Santa Jacinta Marescotti
Se convirtió en terciaria franciscana sin ninguna vocación, viviendo mucho tiempo en contraste con su profesión solemne antes de refugiarse en el consuelo de Dios, que la cambió radicalmente
Es verdad que la juventud de santa Jacinta Marescotti no fue según sus proyectos (1585-1640). Se convirtió en terciaria franciscana sin ninguna vocación y todavía herida por una desilusión de amor, viviendo mucho tiempo en contraste con su profesión solemne antes de refugiarse en el consuelo de Dios, que la cambió radicalmente.
Clarice, este era su nombre secular, era de familia noble, nacida del conde Marcantonio y de Ottavia Orsini, que a sus nueve años decidieron que se educara en Viterbo, en el convento de San Bernardino, donde apenas había ingresado la primogénita Ginebra. Al contrario de la hermana, movida por una auténtica vocación, Clarice mostró un malestar ante el ambiente religioso y, dos años después, volvió a su natal Vignanello. Introducida con la hermana menor Hortensia en las casas de la alta nobleza, la futura santa se prendó de un marqués y deseaba el matrimonio, pero el padre prefirió casar a la otra hija, quizás porque era la preferida del rico pretendiente.
Profundamente afligida, la joven entró en el convento de San Bernardino y en enero de 1604 vistió el hábito asumiendo el nombre de Jacinta. Dijo al padre que lo hacía sólo para esconder su humillación y no abandonó las comodidades de la nobleza: hizo que la llevaran su cocina, alimentos y muebles de valor, vestía una túnica de seda, interesándose en «muchas vanidades y tonterías», como ella misma escribirá en el diario. Vivió en este aparente bienestar durante unos 10 años, hasta que una grave enfermedad y las francas advertencias de su confesor le abrieron los ojos sobre la necesidad de abandonar esa manera de vivir escandalosa. En el refectorio pidió públicamente perdón a las religiosas por las faltas contra la regla y contra Dios, al que mientras tanto había orado así: «Oh Dios, te ruego, ¡da un sentido a mi vida, dame la esperanza, dame la salvación!».
Desde entonces y hasta el final de sus días en la tierra, la santa, que cambió su nombre por el de Jacinta de María Virgen, vivió una vida hecha de oraciones ardientes, vigilias nocturnas, ayunos frecuentes a pan y agua, mortificaciones corporales y continuas meditaciones sobre la Pasión de Cristo, del que decía: «Jesús, mi amor, ha sido crucificado». Hizo introducir en Viterbo las Cuarenta Horas para la adoración del Santísimo Sacramento después de los días de carnaval, llegó a ser maestra de las novicias, mientras Dios la adornaba con numerosos dones místicos: discernimiento de los corazones, éxtasis, profecías.
A su ascetismo le acompañaba el compromiso en favor de los necesitados, que realizaba por medio de la cofradía de los “Sacconi” - dirigida por un amigo que había convertido y llamada así porque los fieles se vestían con un saco para asistir a los enfermos, los pobres y los encarcelados - y de los Oblatos de María, cuyos miembros se dedicaban a los ancianos. Jacinta murió con fama de santidad y los habitantes de Viterbo le cortaron varias veces la túnica porque eran conscientes de su donación total al Señor, que la llenó de una alegría inimaginable.

QUÉ HACER: Copia el texto sobre santa Jacinta Marescotti empezando en "A su ascetismo" y terminando en "una alegría inimaginable.", y cambia el nombre "Oblatos de María" por "Oblatos de la Virgen". Los datos de abajo no hacen falta para nada.

(Entradas de datos guardadas)
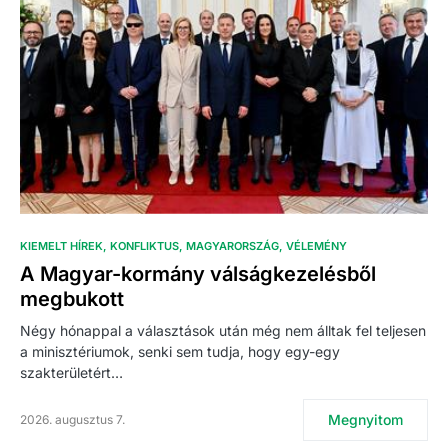
KIEMELT HÍREK
KONFLIKTUS
MAGYARORSZÁG
VÉLEMÉNY
A Magyar-kormány válságkezelésből
megbukott
Négy hónappal a választások után még nem álltak fel teljesen
a minisztériumok, senki sem tudja, hogy egy-egy
szakterületért…
Megnyitom
2026. augusztus 7.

RESPUESTA:
A su ascetismo le acompañaba el compromiso en favor de los necesitados, que realizaba por medio de la cofradía de los “Sacconi” - dirigida por un amigo que había convertido y llamada así porque los fieles se vestían con un saco para asistir a los enfermos, los pobres y los encarcelados - y de los Oblatos de la Virgen, cuyos miembros se dedicaban a los ancianos. Jacinta murió con fama de santidad y los habitantes de Viterbo le cortaron varias veces la túnica porque eran conscientes de su donación total al Señor, que la llenó de una alegría inimaginable.